For years I’m asking why,
Why are the innocent dead and the guilty alive?
Where is justice?
Where is punishment?
Or have you already answered,
have you already said to the world,
“Here is justice, here is punishment,”
here…. in me.”
“People think that torture is pain. It’s not pain. It’s time. It’s time to slowly realize that your life, it’s over. It’s over, Lieberman. Now all you got is the nightmare. You and me, we got time.”
“I hate [dang] bombs. [Dang] cowards. They think they’re gonna scare people into making them do what they want. They’re wrong. It just [ticks] people off, you know, brings them together, makes them stronger. New York doesn’t forget.”
“Only one way to cure a junkie. Same way you cure a killer.”
“Happiness is just a kick in the [pants] waiting to happen.”
“That’s a ten-inch blade and I’m guessing about a two-inch thick table. How much fat does it have to go through before that thing reaches your heart? Let’s find out”
“Remember my face! It’s the last thing you’re ever going to see … and I want you to carry the memory of it straight to HELL!”
“I once studied for the priesthood. It broke my mother’s heart when I dropped out. My tutor felt I was too quick to judge and lacked compassion. I wish they could see me now. I do not judge. I merely carry out his will. No one displays greater compassion, for I represent the victims.

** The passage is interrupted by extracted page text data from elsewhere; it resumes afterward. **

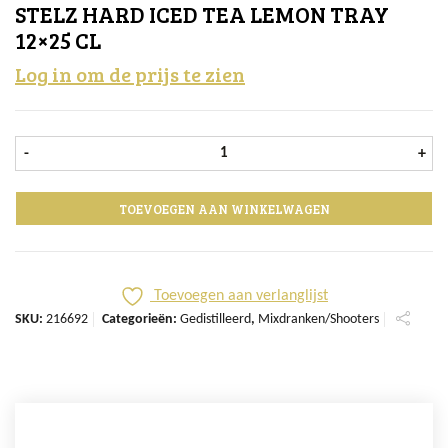
STELZ HARD ICED TEA LEMON TRAY
12×25 CL
Log in om de prijs te zien
Stelz Hard Iced Tea Lemon tray 12x2
-
+
TOEVOEGEN AAN WINKELWAGEN
Toevoegen aan verlanglijst
SKU:
216692
Categorieën:
Gedistilleerd
,
Mixdranken/Shooters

When my family wiped out by gangsters because we had accidentally witnessed a murder, I sought vengeance against all criminals. Since then I’ve grown wiser. Everything the priests told me makes sense. There is evil in the world, and it is church’s duty to wipe it out. Perhaps I’ve finally attained my priesthood.”
“Some people would tell you I’m crazy. They would be wrong. It’s not crazy when the state of the world makes you want to kill everyone responsible. It’s crazy when it doesn’t.”
“This is not vengeance. Revenge is not a valid motive. it’s an emotional response, no, not vengeance; punishment”
“Do you know the difference between justice and punishment?”
“I leave this as a declaration of intent, so no one will be confused. One: ‘Sic vis pacem, para bellum.’ Latin. The boot camp sergeant made us recite it like a prayer. “Sic vis pacem, para bellum – If you want peace, prepare for war. Two: Frank Castle is dead, he died with his family. Three: In certain extreme situations law is inadequate. In order to shame its inadequacy, it is necessary to act outside of the law, to pursue natural justice. This is not vengeance. Revenge is not a valid motive, it’s an emotional response. No, not vengeance, punishment.”
“Those who do evil to others – the killers, the rapists, psychos, sadists – you will come to know me well. Frank Castle is dead. Call me The Punisher.”